Maryland’s sweeping Anti-Price-Gouging Act to curb drug costs is officially defunct, now that the US Supreme Court has refused to review an appellate decision finding the law unconstitutional. The 2017 law aimed to keep drug companies from excessively hiking generic or off-patent drug prices in Maryland but triggered a lawsuit shortly after enactment.
The Maryland law required any manufacturer or wholesale distributor of certain essential drugs to refrain from unconscionably increasing the price of medicines sold in Maryland. After an industry group sued, the 4th US Circuit Court of Appeals ruled the law was unconstitutional because it regulated trade beyond Maryland’s borders (Assoc. for Accessible Meds. v. Frosh, No. 17-2166 (4th Cir.
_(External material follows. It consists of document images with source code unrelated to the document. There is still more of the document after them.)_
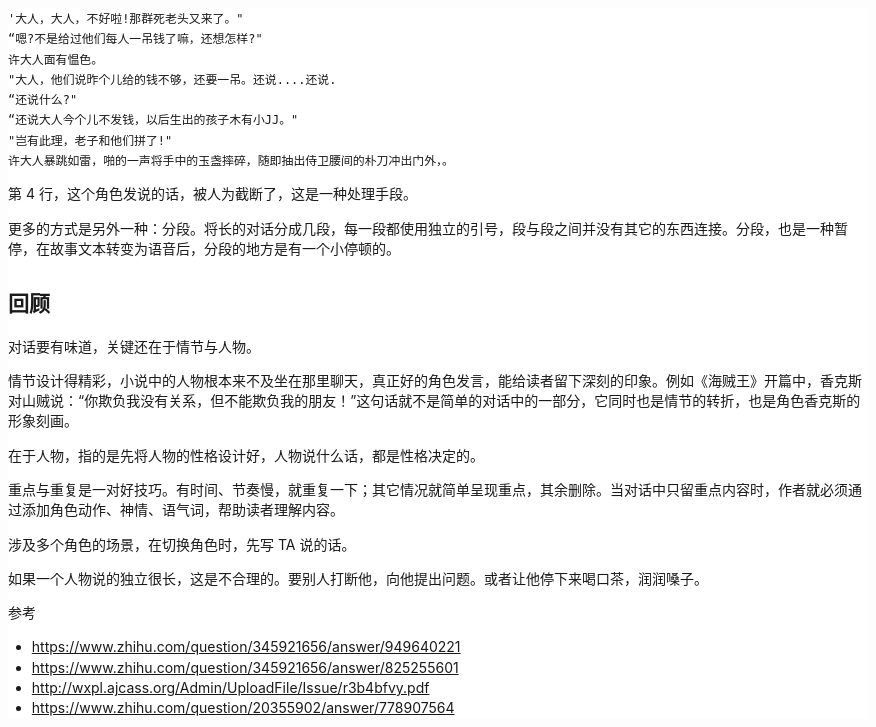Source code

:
 ```
'大人，大人，不好啦!那群死老头又来了。"
“嗯?不是给过他们每人一吊钱了嘛，还想怎样?"
许大人面有愠色。
"大人，他们说昨个儿给的钱不够，还要一吊。还说....还说.
“还说什么?"
“还说大人今个儿不发钱，以后生出的孩子木有小JJ。"
"岂有此理，老子和他们拼了!"
许大人暴跳如雷，啪的一声将手中的玉盏摔碎，随即抽出侍卫腰间的朴刀冲出门外，。
```

第 4 行，这个角色发说的话，被人为截断了，这是一种处理手段。

更多的方式是另外一种：分段。将长的对话分成几段，每一段都使用独立的引号，段与段之间并没有其它的东西连接。分段，也是一种暂停，在故事文本转变为语音后，分段的地方是有一个小停顿的。



## 回顾

对话要有味道，关键还在于情节与人物。

情节设计得精彩，小说中的人物根本来不及坐在那里聊天，真正好的角色发言，能给读者留下深刻的印象。例如《海贼王》开篇中，香克斯对山贼说：“你欺负我没有关系，但不能欺负我的朋友！”这句话就不是简单的对话中的一部分，它同时也是情节的转折，也是角色香克斯的形象刻画。

在于人物，指的是先将人物的性格设计好，人物说什么话，都是性格决定的。

重点与重复是一对好技巧。有时间、节奏慢，就重复一下；其它情况就简单呈现重点，其余删除。当对话中只留重点内容时，作者就必须通过添加角色动作、神情、语气词，帮助读者理解内容。

涉及多个角色的场景，在切换角色时，先写 TA 说的话。

如果一个人物说的独立很长，这是不合理的。要别人打断他，向他提出问题。或者让他停下来喝口茶，润润嗓子。

参考

- https://www.zhihu.com/question/345921656/answer/949640221
- https://www.zhihu.com/question/345921656/answer/825255601
- http://wxpl.ajcass.org/Admin/UploadFile/Issue/r3b4bfvy.pdf
- https://www.zhihu.com/question/20355902/answer/778907564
April 13, 2018)).
Maryland's attorney general asked the Supreme Court to overturn the appellate court's ruling, arguing the law applies only to commerce within Maryland and is silent on drug prices charged in other states. The state said Maryland should have the power to protect its citizens from the direct harm caused by predatory commercial practices originating out of state (Frosh v. Assoc. for Accessible Meds., No. 18-546 (US Oct. 25, 2018)).
The Supreme Court was not persuaded and allowed the appellate decision to stand. As a result, Maryland lawmakers will have to go back to the drawing board if they want to limit excessive price hikes on generic and off-patent drugs.
Another state is still waiting to hear if its law regulating pharmacy benefit managers (PBMs) will get heard by the Supreme Court (Rutledge v. Pharm. Care Mgmt. Assoc., No. 18-540 (US Oct. 24, 2018)). A 2015 Arkansas law seeks to rein in drug-reimbursement rates for PBMs in the state (2015 Act 900). After a PBM industry association sued, the 8th Circuit held that the law is pre-empted because it interferes with the nationwide uniform administration of ERISA health plans and Medicare Part D standards (Pharm. Care Mgmt. Assoc. v. Rutledge, No. 17-1609 (8th Cir. June 8, 2018)). Like Maryland, Arkansas has appealed to the Supreme Court, but the justices have yet to decide whether they will hear that case.
While Maryland’s initiative was struck down, bipartisan federal legislation to reform drug pricing could see action this year. Even if Congress doesn’t act, some states are likely to push their own drug-pricing reforms. Employers should continue to follow these developments, which could affect prescription drug benefits under group health plans.